#### [EXERCISE DETAILS]
Only lines holding the word "Rendered" are wanted. Copy them from the listing below.

#### [LISTED ENTRIES]
····················

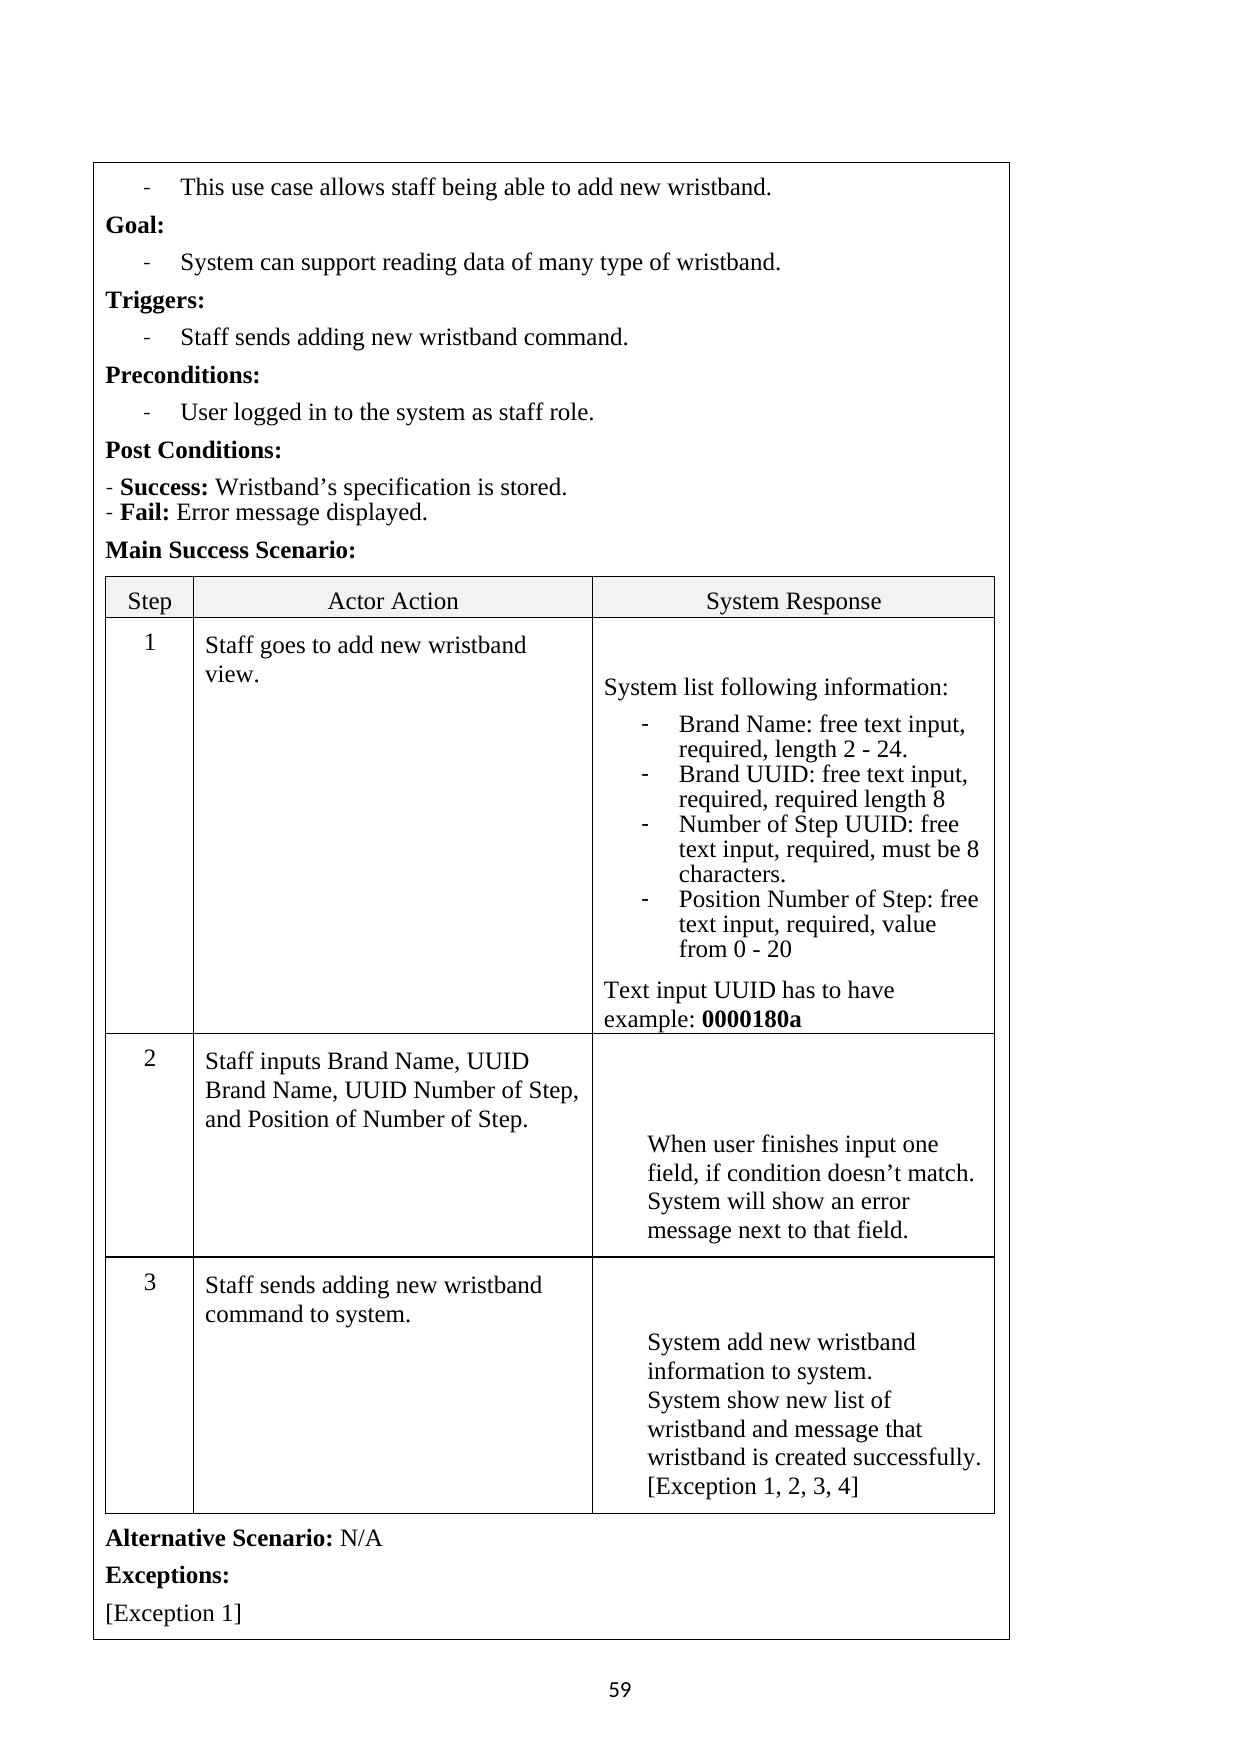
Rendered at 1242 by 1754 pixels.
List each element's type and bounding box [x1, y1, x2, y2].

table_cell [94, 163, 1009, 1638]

····················

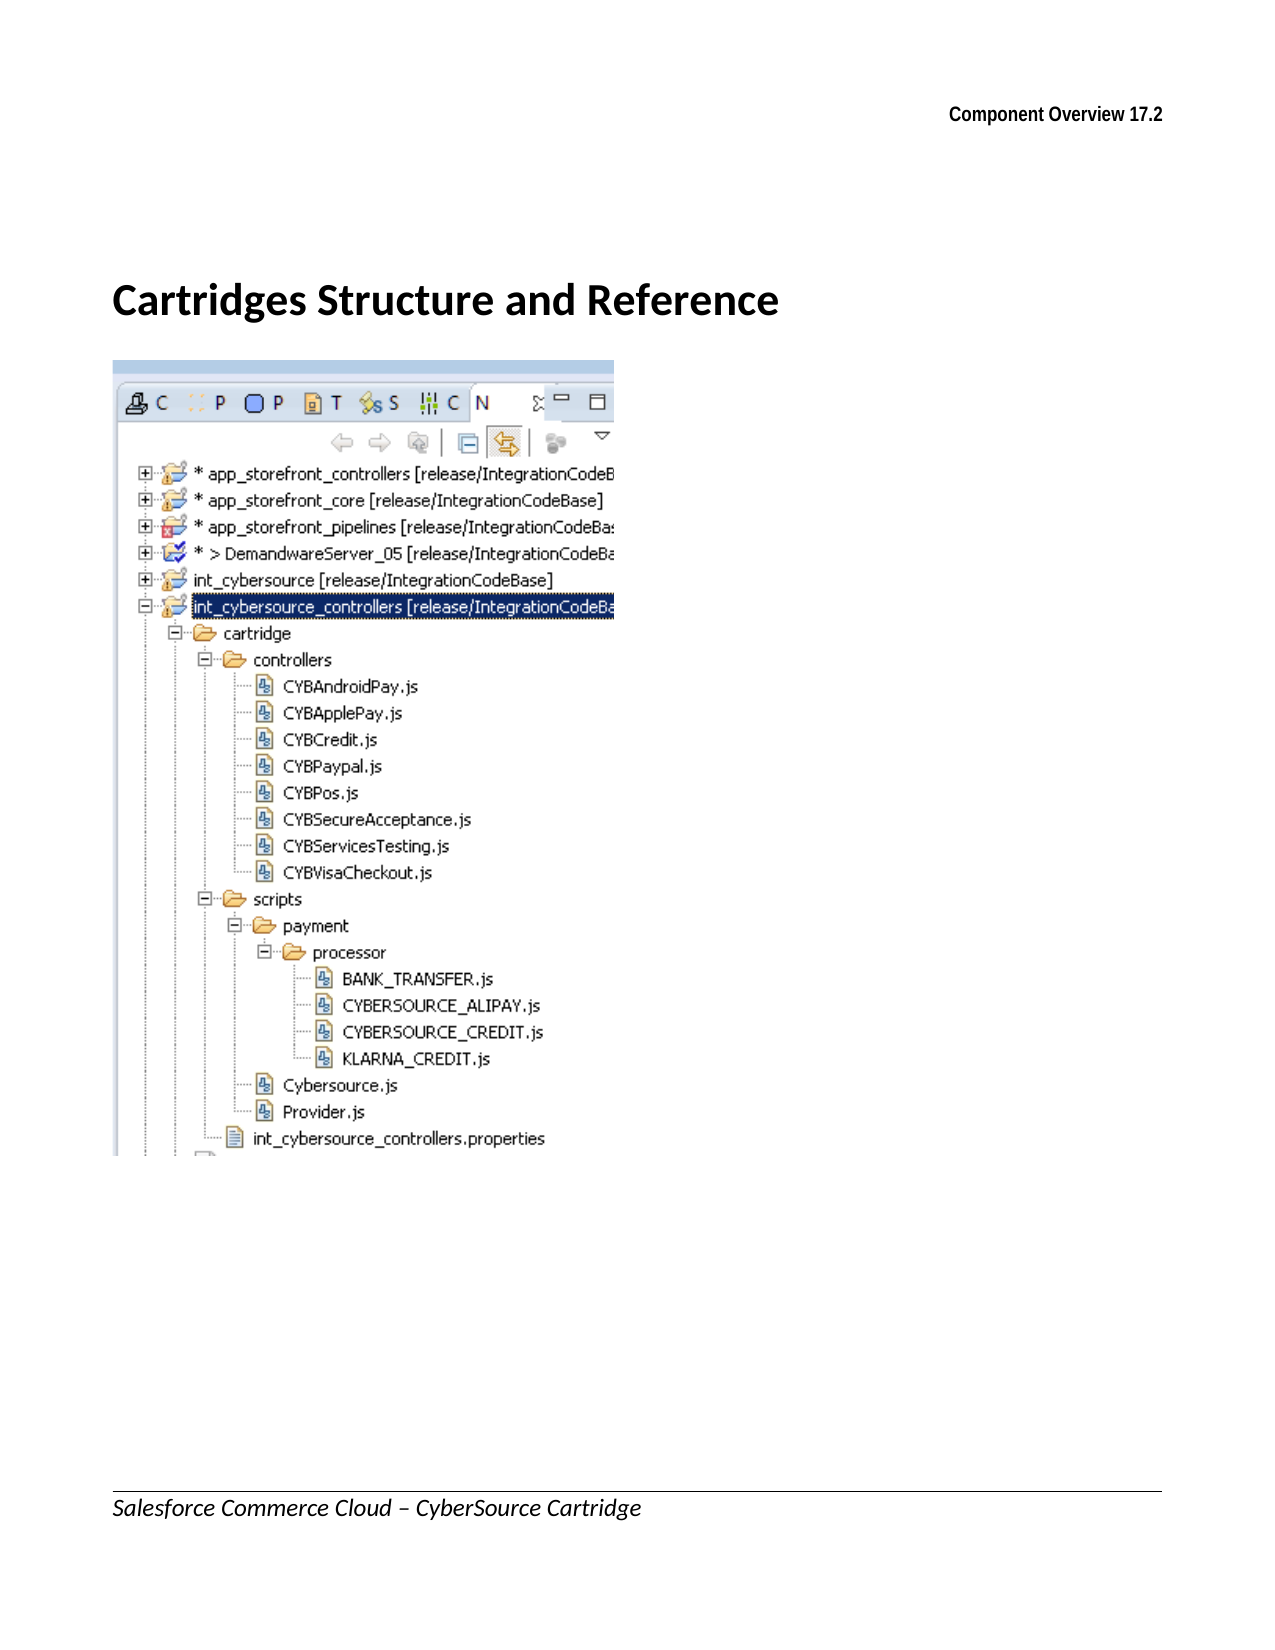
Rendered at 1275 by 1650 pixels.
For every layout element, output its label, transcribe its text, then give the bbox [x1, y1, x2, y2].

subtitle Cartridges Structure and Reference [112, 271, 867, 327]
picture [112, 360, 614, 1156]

····················

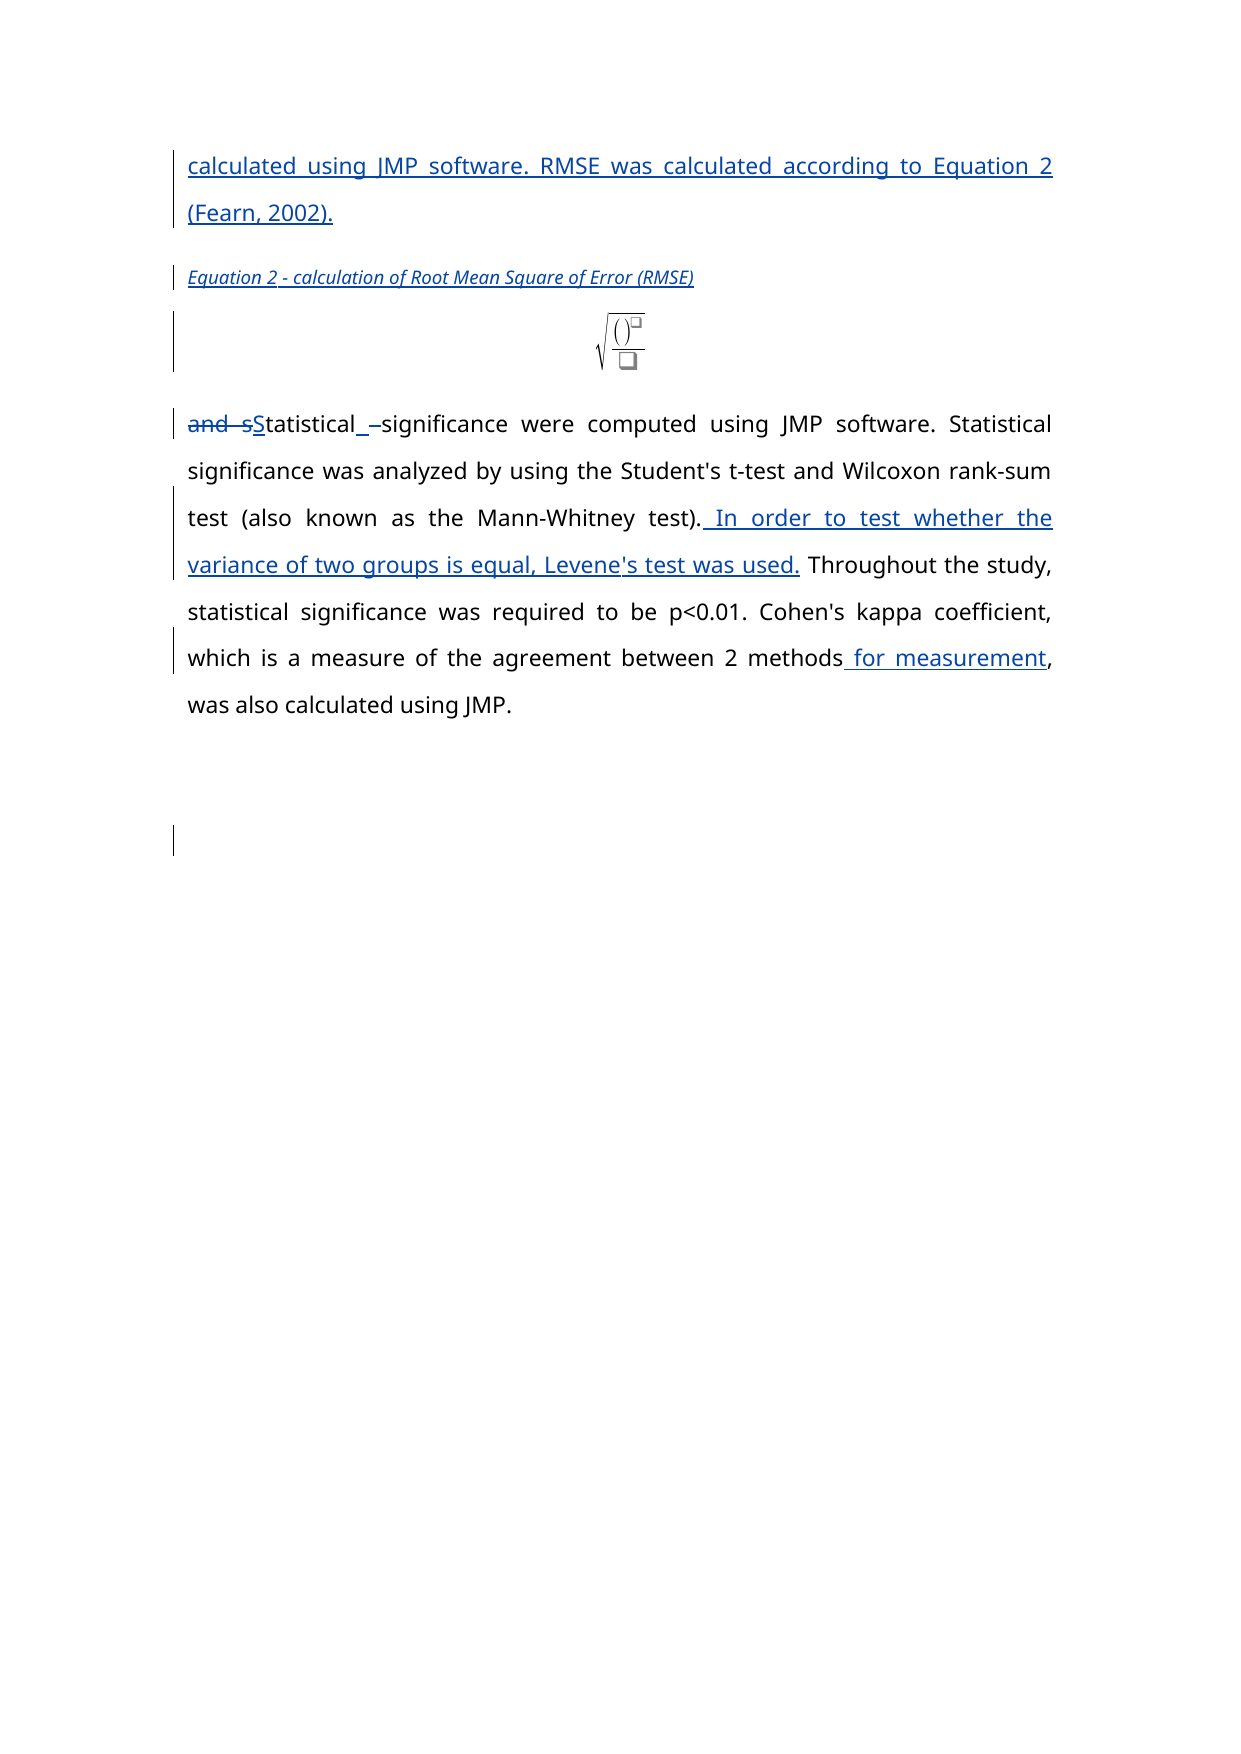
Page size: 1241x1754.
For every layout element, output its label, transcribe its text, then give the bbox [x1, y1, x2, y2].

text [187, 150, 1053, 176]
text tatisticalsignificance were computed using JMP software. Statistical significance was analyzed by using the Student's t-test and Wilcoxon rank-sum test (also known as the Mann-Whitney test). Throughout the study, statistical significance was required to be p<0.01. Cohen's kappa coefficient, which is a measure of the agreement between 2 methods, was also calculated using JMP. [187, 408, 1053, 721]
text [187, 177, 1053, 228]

····················

#### [SOLUTION TO THE PROBLEM]
Rendered at 1242 by 1754 pixels.
Rendered at 1275 by 1650 pixels.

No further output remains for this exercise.